Lastly (to date), I started loving myself.  Like, seriously, unapologetically, loving MY SELF!  All of me.  Not just the pieces I like but even the pieces I don't like.  (And no I have not mastered this, not even close!)  I'm working with a deficit in this area, so any amount is a start.  I closely monitor what's going on in my head, how I talk to myself.  The best way I've found to do this is listening to how I talk to my kids.  Would I say the things I say to myself, to my kids?  Would I used that tone?  Can I be gentle with myself?  So far, its working.  And it feels good.

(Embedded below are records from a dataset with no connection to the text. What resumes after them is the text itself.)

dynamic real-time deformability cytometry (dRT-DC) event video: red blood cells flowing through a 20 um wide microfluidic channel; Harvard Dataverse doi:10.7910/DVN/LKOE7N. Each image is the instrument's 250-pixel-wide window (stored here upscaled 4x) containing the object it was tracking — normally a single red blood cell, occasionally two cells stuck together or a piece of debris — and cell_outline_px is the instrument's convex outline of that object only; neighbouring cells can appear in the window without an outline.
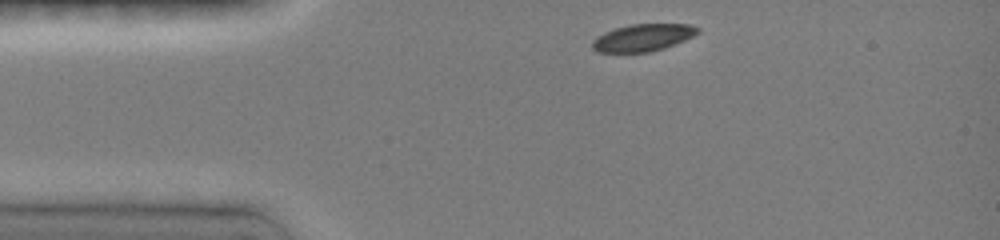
{"species": "common noctule bat (a hibernating species)", "species_latin": "Nyctalus noctula", "temperature_condition": "room temperature", "stored_images_in_passage": 9, "camera_frame_rate_fps": 3000, "um_per_image_px": 0.085, "animal": {"sex": "female", "body_mass_g": 19.0, "forearm_length_mm": 51.5}, "frame": {"image": 1, "passage_image": 1, "time_ms": 0.0, "image_size_px": [1000, 240], "cell_outline_px": [[700, 32], [684, 40], [648, 52], [600, 52], [592, 48], [592, 40], [596, 36], [604, 32], [628, 24], [688, 24], [700, 28]], "centroid_in_image_um": [54.61, 3.18], "position_along_channel_um": 30.4, "area_um2": 16.47}}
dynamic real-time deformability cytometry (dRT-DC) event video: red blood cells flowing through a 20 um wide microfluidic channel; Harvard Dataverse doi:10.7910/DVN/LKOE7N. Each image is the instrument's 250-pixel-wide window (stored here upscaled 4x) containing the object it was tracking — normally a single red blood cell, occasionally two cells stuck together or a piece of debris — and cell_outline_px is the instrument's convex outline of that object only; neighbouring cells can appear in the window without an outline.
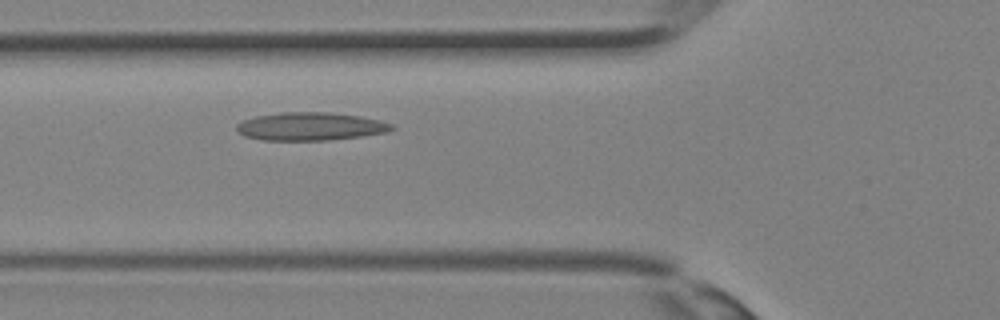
{"species": "Egyptian fruit bat (a non-hibernating species)", "species_latin": "Rousettus aegyptiacus", "temperature_condition": "room temperature", "stored_images_in_passage": 26, "camera_frame_rate_fps": 3000, "um_per_image_px": 0.085, "animal": {"sex": "female"}, "frame": {"image": 1, "passage_image": 4, "time_ms": 1.0, "image_size_px": [1000, 320], "cell_outline_px": [[396, 128], [388, 132], [360, 136], [328, 140], [264, 140], [244, 136], [236, 128], [236, 124], [244, 120], [256, 116], [280, 112], [328, 112], [360, 116], [380, 120], [392, 124]], "centroid_in_image_um": [26.4, 10.74], "position_along_channel_um": 99.4, "area_um2": 25.32}}
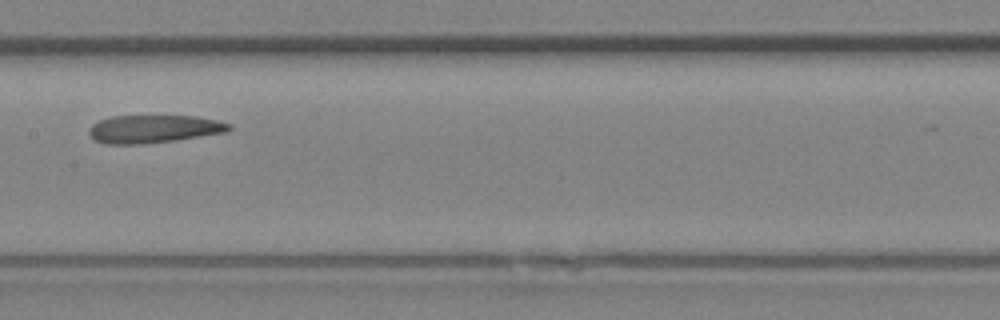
{"frame": {"image": 2, "passage_image": 9, "time_ms": 2.667, "image_size_px": [1000, 320], "cell_outline_px": [[232, 128], [228, 132], [176, 140], [140, 144], [104, 144], [96, 140], [88, 132], [88, 128], [92, 124], [100, 120], [112, 116], [196, 116], [216, 120], [232, 124]], "centroid_in_image_um": [13.09, 10.96], "position_along_channel_um": 194.3, "area_um2": 22.83}}
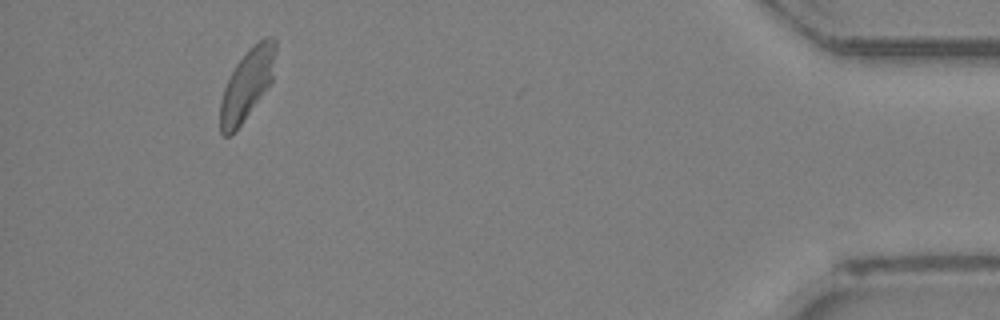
{"frame": {"image": 3, "passage_image": 24, "time_ms": 7.667, "image_size_px": [1000, 320], "cell_outline_px": [[276, 52], [272, 84], [240, 124], [228, 136], [224, 136], [220, 132], [220, 104], [224, 88], [236, 64], [264, 36], [272, 36], [276, 40]], "centroid_in_image_um": [21.04, 7.16], "position_along_channel_um": 414.2, "area_um2": 22.43}}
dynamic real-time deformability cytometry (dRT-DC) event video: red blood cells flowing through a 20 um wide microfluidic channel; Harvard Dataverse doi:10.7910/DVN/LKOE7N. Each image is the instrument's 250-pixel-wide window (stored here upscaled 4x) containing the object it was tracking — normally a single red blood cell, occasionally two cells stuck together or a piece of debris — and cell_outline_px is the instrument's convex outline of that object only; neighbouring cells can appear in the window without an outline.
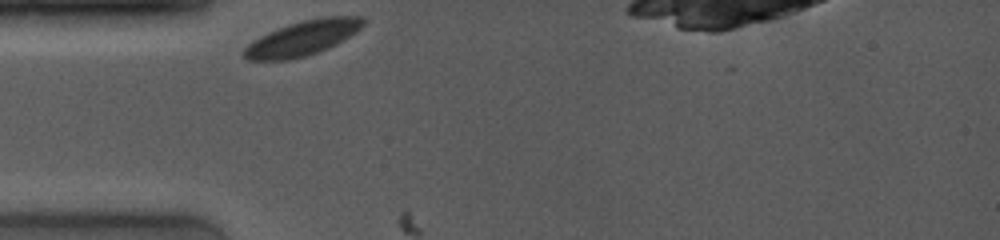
{"species": "common noctule bat (a hibernating species)", "species_latin": "Nyctalus noctula", "temperature_condition": "room temperature", "stored_images_in_passage": 2, "camera_frame_rate_fps": 4000, "um_per_image_px": 0.085, "animal": {"sex": "female", "body_mass_g": 19.0, "forearm_length_mm": 53.3}, "frame": {"image": 1, "passage_image": 1, "time_ms": 0.0, "image_size_px": [1000, 240], "cell_outline_px": [[364, 24], [356, 32], [336, 44], [328, 48], [304, 56], [288, 60], [248, 60], [240, 52], [252, 40], [268, 32], [288, 24], [320, 16], [364, 16]], "centroid_in_image_um": [25.7, 3.23], "position_along_channel_um": 59.3, "area_um2": 24.16}}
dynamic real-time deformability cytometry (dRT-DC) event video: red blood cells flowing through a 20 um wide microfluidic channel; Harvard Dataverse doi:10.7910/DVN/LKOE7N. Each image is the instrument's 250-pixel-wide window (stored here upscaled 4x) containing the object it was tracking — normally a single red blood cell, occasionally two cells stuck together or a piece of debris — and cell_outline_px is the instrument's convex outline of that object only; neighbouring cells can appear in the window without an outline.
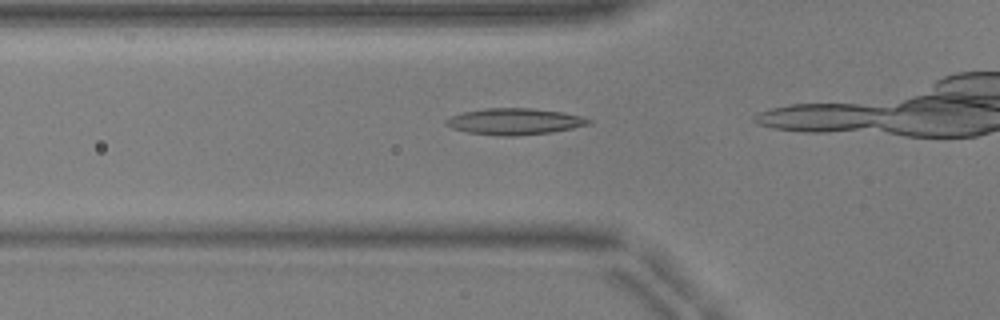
{"species": "common noctule bat (a hibernating species)", "species_latin": "Nyctalus noctula", "temperature_condition": "warm", "stored_images_in_passage": 13, "camera_frame_rate_fps": 3000, "um_per_image_px": 0.085, "animal": {"sex": "male", "body_mass_g": 17.9, "forearm_length_mm": 54.2}, "frame": {"image": 1, "passage_image": 11, "time_ms": 3.333, "image_size_px": [1000, 320], "cell_outline_px": [[592, 124], [552, 132], [516, 136], [496, 136], [468, 132], [452, 128], [444, 124], [444, 120], [452, 116], [464, 112], [484, 108], [532, 108], [564, 112], [580, 116], [592, 120]], "centroid_in_image_um": [43.74, 10.33], "position_along_channel_um": 82.1, "area_um2": 22.02}}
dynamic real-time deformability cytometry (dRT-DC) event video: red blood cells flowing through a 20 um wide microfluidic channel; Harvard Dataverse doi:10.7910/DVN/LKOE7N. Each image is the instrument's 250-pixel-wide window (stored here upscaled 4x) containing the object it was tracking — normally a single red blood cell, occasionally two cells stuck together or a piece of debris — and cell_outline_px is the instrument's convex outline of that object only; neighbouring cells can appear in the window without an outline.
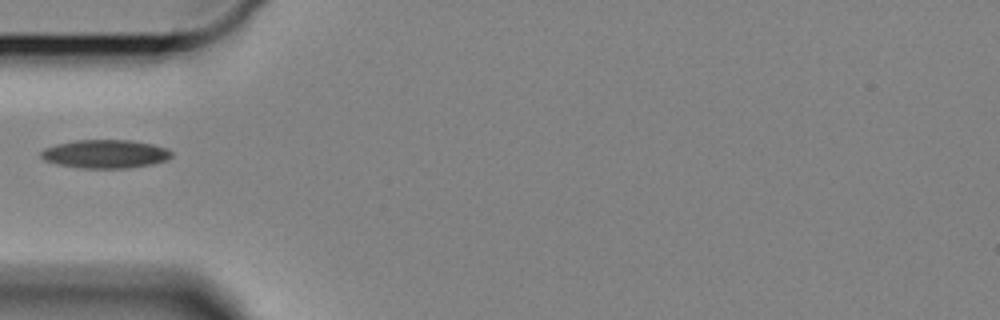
{"species": "Egyptian fruit bat (a non-hibernating species)", "species_latin": "Rousettus aegyptiacus", "temperature_condition": "cold", "stored_images_in_passage": 26, "camera_frame_rate_fps": 3000, "um_per_image_px": 0.085, "animal": {"sex": "female"}, "frame": {"image": 1, "passage_image": 1, "time_ms": 0.0, "image_size_px": [1000, 320], "cell_outline_px": [[172, 156], [168, 160], [152, 164], [128, 168], [84, 168], [56, 164], [44, 160], [40, 156], [40, 152], [44, 148], [56, 144], [76, 140], [132, 140], [152, 144], [164, 148], [172, 152]], "centroid_in_image_um": [8.93, 13.08], "position_along_channel_um": 76.1, "area_um2": 21.68}}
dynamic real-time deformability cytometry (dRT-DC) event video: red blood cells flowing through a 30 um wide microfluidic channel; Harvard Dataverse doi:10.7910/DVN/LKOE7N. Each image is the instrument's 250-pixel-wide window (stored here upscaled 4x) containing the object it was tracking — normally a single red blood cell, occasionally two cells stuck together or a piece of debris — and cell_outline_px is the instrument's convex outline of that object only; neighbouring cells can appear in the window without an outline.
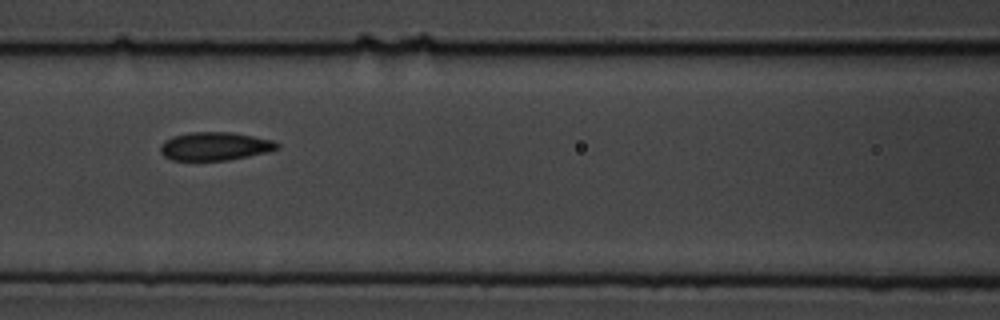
{"species": "common noctule bat (a hibernating species)", "species_latin": "Nyctalus noctula", "temperature_condition": "cold", "stored_images_in_passage": 10, "camera_frame_rate_fps": 3000, "um_per_image_px": 0.085, "animal": {"sex": "male", "body_mass_g": 19.5, "forearm_length_mm": 54.6}, "frame": {"image": 1, "passage_image": 9, "time_ms": 9.0, "image_size_px": [1000, 320], "cell_outline_px": [[280, 148], [248, 156], [228, 160], [172, 160], [164, 156], [160, 152], [160, 144], [164, 140], [172, 136], [192, 132], [232, 132], [272, 140], [280, 144]], "centroid_in_image_um": [18.23, 12.43], "position_along_channel_um": 148.4, "area_um2": 19.19}}
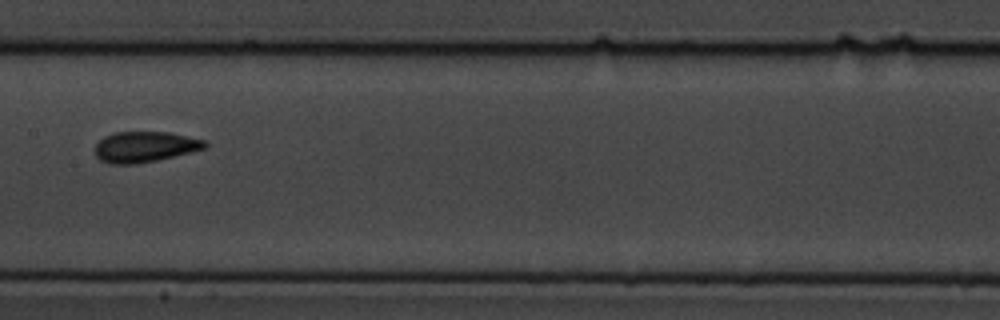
{"frame": {"image": 2, "passage_image": 10, "time_ms": 10.333, "image_size_px": [1000, 320], "cell_outline_px": [[208, 144], [204, 148], [156, 160], [136, 164], [108, 164], [100, 160], [96, 156], [92, 148], [104, 136], [116, 132], [168, 132], [204, 140]], "centroid_in_image_um": [12.22, 12.48], "position_along_channel_um": 195.2, "area_um2": 19.54}}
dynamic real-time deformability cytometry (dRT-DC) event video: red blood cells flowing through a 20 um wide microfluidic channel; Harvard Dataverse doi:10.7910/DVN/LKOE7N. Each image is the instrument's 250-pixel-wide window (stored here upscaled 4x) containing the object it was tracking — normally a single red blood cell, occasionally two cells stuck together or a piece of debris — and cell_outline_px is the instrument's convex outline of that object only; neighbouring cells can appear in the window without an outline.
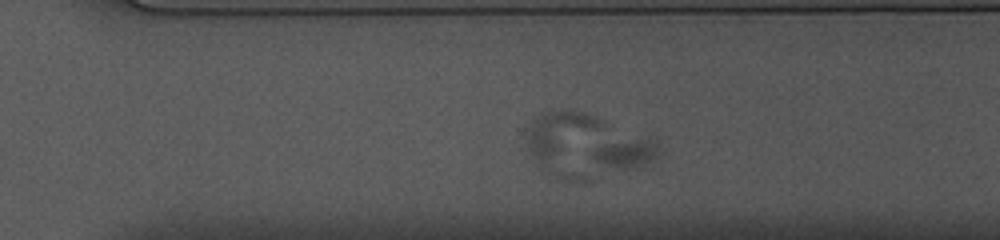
{"species": "common noctule bat (a hibernating species)", "species_latin": "Nyctalus noctula", "temperature_condition": "cold", "stored_images_in_passage": 34, "camera_frame_rate_fps": 3000, "um_per_image_px": 0.085, "animal": {"sex": "female", "body_mass_g": 10.0, "forearm_length_mm": 53.1}, "frame": {"image": 1, "passage_image": 29, "time_ms": 9.333, "image_size_px": [1000, 240], "cell_outline_px": [[660, 152], [656, 156], [640, 168], [624, 168], [608, 164], [596, 160], [592, 156], [592, 148], [604, 144], [648, 132], [656, 144]], "centroid_in_image_um": [53.35, 12.9], "position_along_channel_um": 317.3, "area_um2": 11.62}}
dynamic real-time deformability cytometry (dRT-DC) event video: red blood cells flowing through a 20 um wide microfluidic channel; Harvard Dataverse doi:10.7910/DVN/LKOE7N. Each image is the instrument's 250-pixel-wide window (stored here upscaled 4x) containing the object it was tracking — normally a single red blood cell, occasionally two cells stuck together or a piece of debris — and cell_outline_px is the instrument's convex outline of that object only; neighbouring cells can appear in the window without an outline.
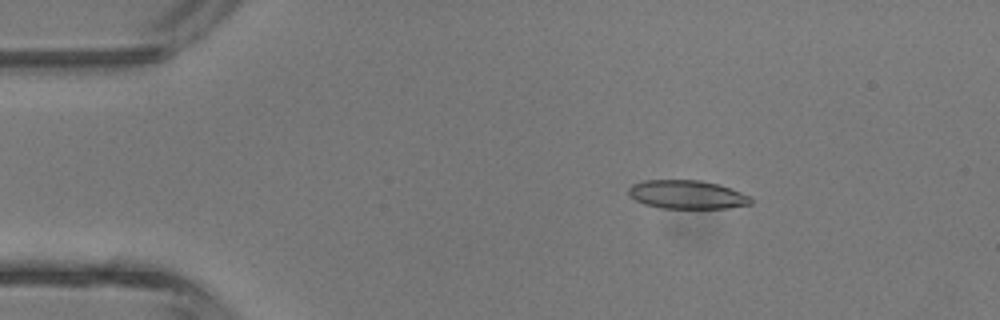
{"species": "common noctule bat (a hibernating species)", "species_latin": "Nyctalus noctula", "temperature_condition": "room temperature", "stored_images_in_passage": 5, "camera_frame_rate_fps": 3000, "um_per_image_px": 0.085, "animal": {"sex": "male", "body_mass_g": 13.3}, "frame": {"image": 1, "passage_image": 3, "time_ms": 2.333, "image_size_px": [1000, 320], "cell_outline_px": [[752, 204], [728, 208], [660, 208], [644, 204], [628, 196], [628, 188], [632, 184], [644, 180], [700, 180], [720, 184], [732, 188], [752, 196]], "centroid_in_image_um": [58.42, 16.53], "position_along_channel_um": 26.6, "area_um2": 20.69}}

I wonder sometimes if anyone knew the darkness I was living in?  Do I notice when those around me are enveloped in it?  Do I take the time to listen, to observe and help when I recognize it?


If you are reading this and it sounds all too familiar, might I suggest that you don't wait for someone to pull you out.  Seek help.  Talk with someone.  Swallow that big gulp of fear and reach out.  Start making small changes.  Start realizing that YOU ARE WORTH IT.